Challenge: write a reference counted slice that works as much as possible like a built-in slice

H. S. Teoh hsteoh at quickfur.ath.cx
Tue Nov 9 20:23:08 UTC 2021


On Tue, Nov 09, 2021 at 07:57:21PM +0000, Stanislav Blinov via Digitalmars-d wrote:
> On Tuesday, 9 November 2021 at 18:16:03 UTC, H. S. Teoh wrote:
[...]
> > > It's the calling of such APIs that must be made @safe.
> > [...]
> > 
> > IMO, that's not possible. In general code that calls malloc/free
> > it's not possible to prove anything @safe. The only way you can do
> > this in a waterproof way is to implement the equivalent of GC
> > tracing at *compile-time* so that every call to free() can be proven
> > to happen exactly once for every call to malloc().
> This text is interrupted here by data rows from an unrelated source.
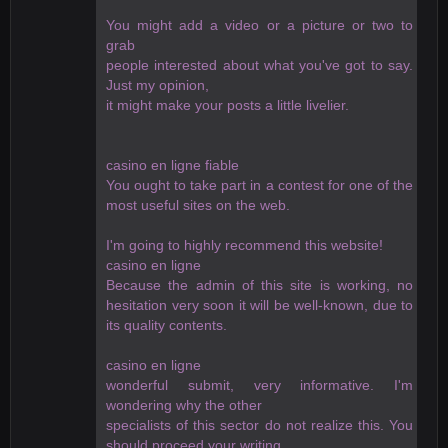
You might add a video or a picture or two to
grab
people interested about what you've got to say.
Just my opinion,
it might make your posts a little livelier.
casino en ligne fiable
You ought to take part in a contest for one of the
most useful sites on the web.
I'm going to highly recommend this website!
casino en ligne
Because the admin of this site is working, no
hesitation very soon it will be well-known, due to
its quality contents.
casino en ligne
wonderful submit, very informative. I'm
wondering why the other
specialists of this sector do not realize this. You
should proceed your writing.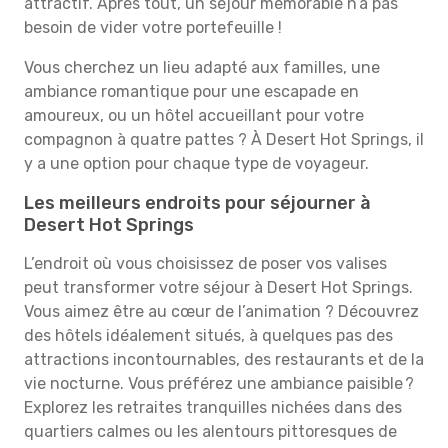
attractif. Après tout, un séjour mémorable n’a pas
besoin de vider votre portefeuille !
Vous cherchez un lieu adapté aux familles, une
ambiance romantique pour une escapade en
amoureux, ou un hôtel accueillant pour votre
compagnon à quatre pattes ? À Desert Hot Springs, il
y a une option pour chaque type de voyageur.
Les meilleurs endroits pour séjourner à
Desert Hot Springs
L’endroit où vous choisissez de poser vos valises
peut transformer votre séjour à Desert Hot Springs.
Vous aimez être au cœur de l’animation ? Découvrez
des hôtels idéalement situés, à quelques pas des
attractions incontournables, des restaurants et de la
vie nocturne. Vous préférez une ambiance paisible ?
Explorez les retraites tranquilles nichées dans des
quartiers calmes ou les alentours pittoresques de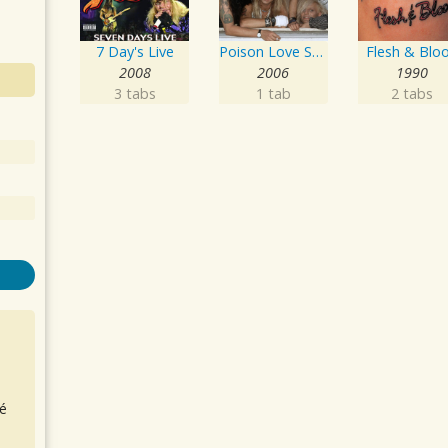
7 Day's Live
Poison Love Songs
Flesh & Blo
2008
2006
1990
3 tabs
1 tab
2 tabs
é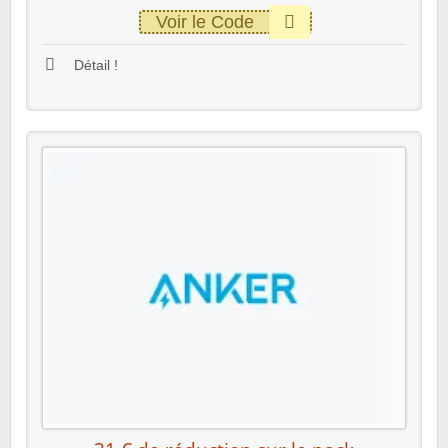
Voir le Code
Détail !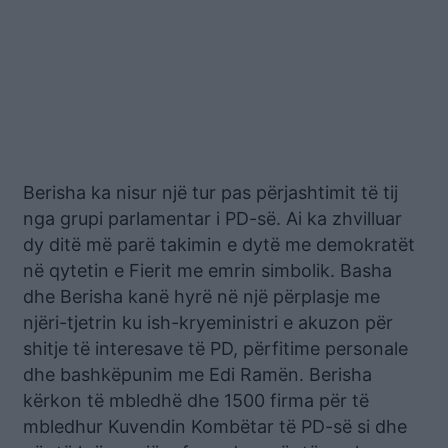
Berisha ka nisur një tur pas përjashtimit të tij
nga grupi parlamentar i PD-së. Ai ka zhvilluar
dy ditë më parë takimin e dytë me demokratët
në qytetin e Fierit me emrin simbolik. Basha
dhe Berisha kanë hyrë në një përplasje me
njëri-tjetrin ku ish-kryeministri e akuzon për
shitje të interesave të PD, përfitime personale
dhe bashkëpunim me Edi Ramën. Berisha
kërkon të mbledhë dhe 1500 firma për të
mbledhur Kuvendin Kombëtar të PD-së si dhe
This is obviously
> > impossible.
> 
> Could be possible for allocators that don't need a free() for every
> malloc().

Yes, but then you're back to malloc/free (well, the C version of it)
being inherently @system, and there is no way you can make them @safe.


[...]
> > In general, it's a mistake to mark malloc/free as @safe or pure,
> > it's the wrong semantics and will only lead to trouble down the
> > road.
> 
> But if you can express ownership in the language, it should be
> possible to make at least a @safe interface to them.

To be able to express ownership to the extent that you can do this, is
basically equivalent to importing Rust into D. Is that really what we
want to do?


T

-- 
It is widely believed that reinventing the wheel is a waste of time; but I disagree: without wheel reinventers, we would be still be stuck with wooden horse-cart wheels.